Published: April 27, 2015
Assets for Independence (AFI)
Guidance, Policies, Procedures, Resource Guide

U.S. Department of Health and Human Services
Administration for Children and Families
370 L'Enfant Promenade, S.W.
Washington, D.C. 20447

ACF Financial Capability Month Letter

Date: April 27, 2015

Dear Colleagues:

On March 31, 2015, President Obama declared April National Financial Capability Month.1 In doing so, the President stated that “Critical decisions -- from financing higher education to saving for retirement -- can have lasting consequences for individuals and for our country's economy.  Financial literacy enables people of all ages to make smart choices and set goals to protect their hard-earned income.  And increasing individuals' understanding of debt, including mortgages and credit cards, helps guarantee every person receives equal treatment and is able to secure lasting opportunity.”

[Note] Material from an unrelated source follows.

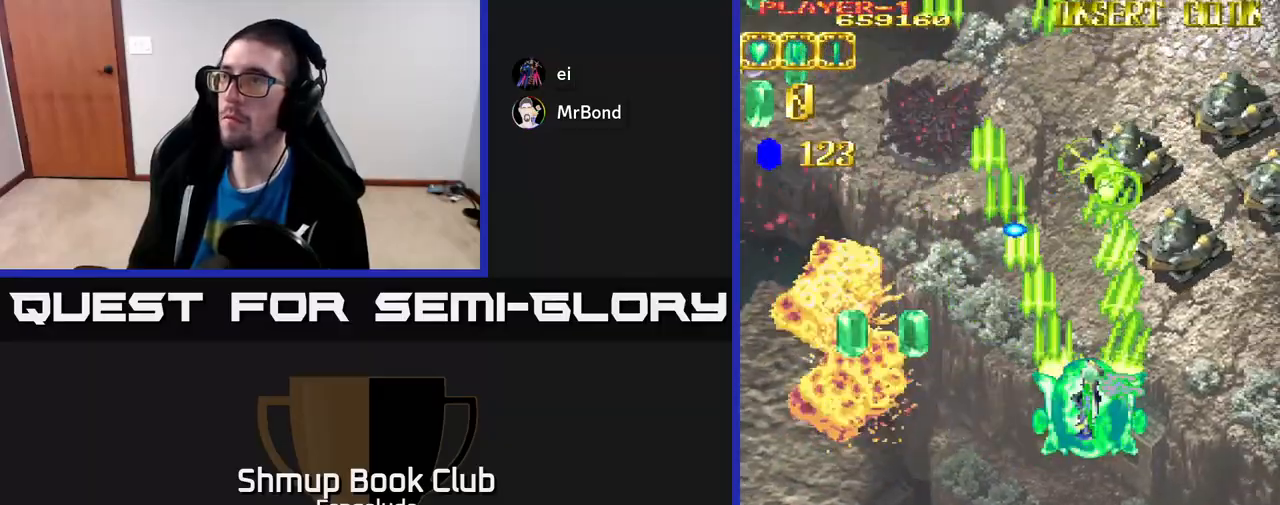
{"buttons": ["L2", "DPAD_LEFT"], "left_stick": "center", "events": [[350, "DPAD_RIGHT", "up"], [367, "DPAD_UP", "down"], [417, "DPAD_LEFT", "down"], [450, "DPAD_UP", "up"]]}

Financial capability is a term that encompasses having the knowledge, skills, and access to financial products to manage financial resources effectively.  While managing financial resources effectively can be an issue for any family, low income families face additional challenges.  Research from the U.S. Financial Diaries project reveals that low-income families often deal with inconsistent and unpredictable incomes, making it very difficult to plan and save for unexpected expenses.2 According to the Corporation for Enterprise Development, 44 percent of American households, and 78 percent of very low income households, do not have enough savings to sustain themselves for three months at the poverty level.3

At the Administration for Children and Families (ACF), we believe that incorporating stronger attention to strengthening financial capability can help families succeed economically, and can help human services programs better accomplish their goals.  There are many examples of state and local efforts.  For example:

  • Delaware’s Department of Health and Social Services has partnered with United Way of Delaware to create $tand By Me, which makes financial coaching services available to Delawareans in a variety of locations, including state service centers, Head Start and child care centers, community colleges, and workforce programs.
  • In Texas, the Child Support Enforcement Office’s Bring it Back to Texas program promoted local Volunteer Income Tax Assistance (VITA) services to noncustodial parents with past-due child support payments and trained VITA volunteers to serve this population.
  • In New York City, adult and youth participants in two employment-related programs that received financial counseling as well as standard program services had higher job placement rates than participants that only received the standard services, according to preliminary research.4
  • Inspired by the Center for Working Families model developed by the Annie E. Casey Foundation, several community colleges have offered a combination of employment and career advancement services, access to income and work supports, and financial coaching and education to students.  Data from 2010 indicates that students at Des Moines Community College that received these services were more likely to enroll for a subsequent term than the college-wide average.5

In support of National Financial Capability Month, ACF is issuing notices to a broad range of ACF-supported programs to highlight the importance of financial capability and to encourage programs to consider how they can structure their services and activities to strengthen financial capability among the populations they serve.  These notices are available at

We hope you find these materials helpful, and we encourage you to explore ways you can integrate financial capability services into your programs.  Some steps you might consider are to:

  • Form and lead a state working group to review Creating Financially Capable Communities: A Resource Guide,6 which was created by the President’s Advisory Council on Financial Capability to support the financial capability efforts of leaders in states, tribes, and local governments, and ACF’s new Building Financial Capability: A Planning Guide for Integrated Services7 and develop a plan for how your state can integrate financial capability into human services programs.
  • Prepare front-line staff for conversations on financial capability through training on the Your Money, Your Goals toolkit8 created by the Consumer Financial Protection Bureau (CFPB).
  • Include information on financial capability tools and services in your outreach and application processes.  For example, program applicants and recipients could be provided with information on the earned income tax credit and the Volunteer Income Tax Assistance (VITA) program along with a list of VITA sites in your state.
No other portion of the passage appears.